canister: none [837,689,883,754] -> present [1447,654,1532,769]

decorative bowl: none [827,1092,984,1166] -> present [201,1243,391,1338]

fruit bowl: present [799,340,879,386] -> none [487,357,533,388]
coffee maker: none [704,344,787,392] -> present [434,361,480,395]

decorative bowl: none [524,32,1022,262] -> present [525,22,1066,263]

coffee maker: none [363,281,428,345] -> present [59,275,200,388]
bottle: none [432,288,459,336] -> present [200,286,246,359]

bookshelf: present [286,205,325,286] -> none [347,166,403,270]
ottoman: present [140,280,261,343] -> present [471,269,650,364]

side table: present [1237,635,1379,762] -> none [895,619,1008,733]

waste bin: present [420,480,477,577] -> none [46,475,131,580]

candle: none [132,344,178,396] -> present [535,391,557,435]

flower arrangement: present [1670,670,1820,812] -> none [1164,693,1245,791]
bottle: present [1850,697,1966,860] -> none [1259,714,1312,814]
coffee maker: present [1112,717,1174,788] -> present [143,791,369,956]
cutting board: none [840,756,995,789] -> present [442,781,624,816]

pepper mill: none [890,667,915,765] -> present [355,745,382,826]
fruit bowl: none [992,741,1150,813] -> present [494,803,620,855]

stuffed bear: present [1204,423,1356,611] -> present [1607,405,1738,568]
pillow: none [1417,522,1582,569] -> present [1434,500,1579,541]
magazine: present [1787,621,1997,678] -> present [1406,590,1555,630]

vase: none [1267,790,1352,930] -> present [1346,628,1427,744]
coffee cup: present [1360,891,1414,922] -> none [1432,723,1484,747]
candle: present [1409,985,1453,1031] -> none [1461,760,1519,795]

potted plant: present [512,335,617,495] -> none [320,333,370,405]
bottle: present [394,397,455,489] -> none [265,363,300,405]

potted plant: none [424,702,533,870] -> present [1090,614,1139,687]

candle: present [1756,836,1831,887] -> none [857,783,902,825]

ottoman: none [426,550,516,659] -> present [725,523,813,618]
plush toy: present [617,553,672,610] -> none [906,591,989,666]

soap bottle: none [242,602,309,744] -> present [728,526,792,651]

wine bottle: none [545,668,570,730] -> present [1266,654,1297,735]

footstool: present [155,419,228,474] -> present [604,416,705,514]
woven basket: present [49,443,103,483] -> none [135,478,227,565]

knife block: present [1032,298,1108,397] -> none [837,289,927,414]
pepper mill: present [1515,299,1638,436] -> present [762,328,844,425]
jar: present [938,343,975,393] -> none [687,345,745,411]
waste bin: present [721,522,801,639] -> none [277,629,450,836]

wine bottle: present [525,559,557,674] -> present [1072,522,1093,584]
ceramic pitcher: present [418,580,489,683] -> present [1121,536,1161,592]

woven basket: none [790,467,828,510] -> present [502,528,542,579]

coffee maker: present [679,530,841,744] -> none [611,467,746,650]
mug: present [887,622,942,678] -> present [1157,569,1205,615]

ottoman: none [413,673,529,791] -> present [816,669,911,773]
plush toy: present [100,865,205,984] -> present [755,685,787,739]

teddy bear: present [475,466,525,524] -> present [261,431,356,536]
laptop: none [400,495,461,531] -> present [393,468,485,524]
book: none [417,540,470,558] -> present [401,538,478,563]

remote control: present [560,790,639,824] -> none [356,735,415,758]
----------------------------------------
• _To-do item_
In the material above, find the line with "ottoman: none [413,673,529,791]"; then retype it and every line after it through the last, exactly as written.

• _Problem solution_
ottoman: none [413,673,529,791] -> present [816,669,911,773]
plush toy: present [100,865,205,984] -> present [755,685,787,739]

teddy bear: present [475,466,525,524] -> present [261,431,356,536]
laptop: none [400,495,461,531] -> present [393,468,485,524]
book: none [417,540,470,558] -> present [401,538,478,563]

remote control: present [560,790,639,824] -> none [356,735,415,758]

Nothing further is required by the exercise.